As we continue to look at Matt Perman’s book What’s Best Next: How the Gospel Transforms the Way You Get Things Done (Zondervan, 2014), we have moved into the fifth main section of the book, called “Reduce,” which addresses the problem of cramming our schedule with so much – even good things – that we become unproductive in getting the best things done.
In chapter 17, “The Art of Making Time,” Perman begins to treat concrete ways in which to reduce our scheduled activities so as to make time for the really important things (the best is what’s next!). He pinpoints four ways to reduce, using the acronym DEAD: Delegate, Eliminate, Automate, and Defer.
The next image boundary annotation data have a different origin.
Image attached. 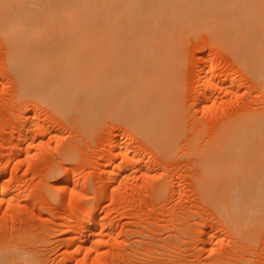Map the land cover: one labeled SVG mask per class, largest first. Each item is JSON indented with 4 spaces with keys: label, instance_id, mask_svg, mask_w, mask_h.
<instances>
[{
    "label": "rangeland",
    "instance_id": "obj_1",
    "mask_svg": "<svg viewBox=\"0 0 264 264\" xmlns=\"http://www.w3.org/2000/svg\"><path fill=\"white\" fill-rule=\"evenodd\" d=\"M39 1L38 59L67 56L85 90L69 113L21 95L0 31V182L13 188L0 249L26 264H264V0ZM149 90L174 92L178 133L137 110ZM243 114L258 126L231 139L203 196L195 157Z\"/></svg>",
    "mask_w": 264,
    "mask_h": 264
},
{
    "label": "bare ground",
    "instance_id": "obj_2",
    "mask_svg": "<svg viewBox=\"0 0 264 264\" xmlns=\"http://www.w3.org/2000/svg\"><path fill=\"white\" fill-rule=\"evenodd\" d=\"M53 4H55V3H53ZM83 4H85V3H83ZM86 4H87V2H86ZM61 6H64V4ZM67 6H64V8H65L64 10L67 9L66 8ZM40 7L42 8V5L40 4L39 0H0V31L2 32V34H4L6 36V39L8 40L9 49H8V55L7 56H8V59L11 63V66H12L14 72L16 73L17 77L20 80L19 92L21 93V95L31 96V97L36 98L37 100L41 99L40 101L48 102L50 105L57 108L58 110L69 113V112H71V110L68 108V106L70 105V102H71L70 100H74V98H73L74 93L81 91V90H85V87L79 82L78 78H76V77L73 78V75H72L73 69L70 66V64L68 63L67 56L62 57V59L59 58L63 61L61 63L59 62L58 57H56L53 54L46 55L44 57V59L39 58L40 59V61H39L38 57H39V54L41 51L39 52L37 50V47L32 46V45H35V44L38 45L37 44L38 40L43 39L42 35H40V31L41 30L43 32L45 31V27H46L47 23L39 24V22H41L43 20L45 21L48 19L47 17H45V15H43L44 12L42 13V10L40 9ZM54 8H56V7L54 6ZM94 10L96 11V9H94ZM246 11H247V9H246ZM72 12H73V10H68V14H67L68 19H71ZM243 15L245 16V13ZM93 19H95V17ZM70 21H72V20H70ZM73 27H75V25H73ZM11 32H12V34H10ZM38 48L41 50L40 47H38ZM42 52H45V51H42ZM27 57H30V58H27ZM29 59H31L30 62H32V63L29 62ZM60 64L64 65V67L62 69L63 71L61 73H57L59 71L58 69L62 68L61 66L59 67ZM39 67L41 68V70L42 69L44 70L43 73H40ZM42 74H45V76H44L45 79L43 82L46 81V85H43L40 82V79H41L40 76H42ZM82 82L84 83L83 80H82ZM68 88L72 92V94L70 95V97L71 96L72 97L70 99H68V98L64 99L63 98L64 97L63 91H68ZM44 90L45 91L50 90V91H53L55 93H53V95H52V93L46 94ZM154 93H151L150 90L144 92L143 97L141 98L142 100L141 99L138 100L137 110L145 109L144 115L149 119L148 121H150L151 123L153 121H156L155 125H159V123L161 122L163 124V128L165 127V129H167V131L164 133L170 134V132H172V135H174L175 133H178V131H180V127H178V126H180V123H181V122L179 123V121H182V120L184 121L185 118L182 120H179V118L177 117V119L175 118L172 120L170 115L167 116V114H165V110H164L165 109L164 108V102L165 101L168 102L170 99H173L175 96L174 92H171V93L169 92V95L166 98L163 96H161L159 98H155ZM151 94H152V96H151ZM146 99H148L150 103L146 104L145 105L146 108H144L143 107L144 106L143 101ZM262 104H263V102H262ZM134 105L137 106L136 104H134ZM259 110H261V108ZM259 113H257V114H259ZM181 114H183L184 116L186 115L185 111L184 112L182 111ZM181 114H179V115H181ZM257 114H256V116H257ZM256 116H255V118L254 117H247V116H245V114H243V116L239 117L240 119L237 121H233V120L228 121L226 124H224L222 126L221 130L219 131V135L217 136L218 137L217 139L215 136V138L211 142H209V144L202 147L199 154L197 153L198 151L196 152V154H198V155L196 156V154H195L196 157L195 156L194 157L196 158L195 161L199 165V168H200V174H199V178H198L199 182L198 183H199V187L201 189L203 196L213 197L216 195V178L213 175H214V172L217 170L216 168L218 167V165L222 164L224 162L223 160L227 156V154H225L227 146L230 144V141L232 138L236 141L235 138L238 136L240 137V135H242V133L244 134L246 132L247 128H248L247 131L248 130L250 131L251 129H253V127L258 126L259 121L257 120L258 117L256 118ZM260 116H261V114L259 115V117ZM181 118H183V117H181ZM261 118L264 120V112L262 113ZM235 119L236 118H234V120ZM135 125H136V123H135ZM259 125H261V124L259 123ZM175 128H177L178 130H174ZM251 131H253V130H251ZM169 134H167V135H169ZM167 135L164 136L165 141L161 147V149L164 152L171 151L172 150L171 146H173V145H170L171 143H166L167 142ZM245 135H246V133H245ZM245 135H243V136H245ZM247 136H249V135H247ZM241 139H243V137L238 139V140H241ZM200 143L201 142H199L198 144H200ZM206 143H204V144H206ZM200 145L203 146L202 144H200ZM200 147H198V149H200ZM192 153H193V151H192ZM112 173H114V172H112ZM110 176H111V174H110ZM112 176H114V175H112ZM114 178H115V176H114ZM110 179L111 178H109V180ZM11 188H12V186H11ZM11 188L9 186V183L0 182V194H1V192H3L4 194H7ZM9 194H11V193H9ZM9 194H7V195H9ZM98 196L100 197V199H102L104 197V191H101ZM107 197L108 196H106L105 198H107ZM9 198H7V199H9ZM4 199H5V197H4ZM4 199L2 197H0V201L2 200L4 202ZM10 205H11V203H10ZM83 209L82 210L79 209V210L83 211ZM16 210H17V208H16ZM85 211L88 212V209L84 210V212ZM87 216L86 217L89 218V215H87ZM87 218L83 219L81 222L79 221L80 222L79 226L75 230L78 235L73 237L72 244L77 245V244H81V243L83 244V242H85L84 233L88 229L87 226L90 225L89 223L91 221L90 219H87ZM97 221H99V220H97ZM102 225H104V224H102ZM102 227H104V226H102ZM87 235H89V234H87ZM95 242H97V240H95L94 243ZM179 256H181V255H179ZM151 260H153V259H151ZM164 263H166V262H164ZM0 264H26V260L22 256H17V254L16 255L15 254L14 255H6V252L0 249ZM145 264H147V263H145ZM180 264H182V263H180ZM255 264H257V263H255Z\"/></svg>",
    "mask_w": 264,
    "mask_h": 264
}]
</instances>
We started to look at delegating last week (Monday, Jan.11), and this week we hear some more on this important subject. I must say, what Perman writes on delegation has changed the way I look at it – my thoughts on it were wrong! See if this is the way you approach the matter of delegating:
…Our aim in delegating is not simply to make our own lives better and free up our time. It is also to build up the other person. This is the aim we are to have in everything we do: ‘Always seek to do good to one another and to everyone’ (I Thess.5:15). ‘Whether you eat or drink, or whatever you do [even delegating!], do all to the glory of God’ (I Cor.10:31). And, as we saw earlier, doing something for the glory of God involves doing it for the good of others, not just yourself.
Yet most of the time, delegation is presented as a way to serve yourself, not a way to serve others. This is the second wrong view of delegation, and is out of sync with everything we saw about the nature of productivity…. True productivity is about doing good for others and making others productive, not just yourself. And delegation is a key way to build up others and help them be more effective, not just you.
As other people are built up through delegation, the capacity of the entire organization increases. The organization will be able to do more, and do it more effectively, because of this type of delegation. So you are not only serving the other person, you are also serving your whole organization when you delegate (p.230).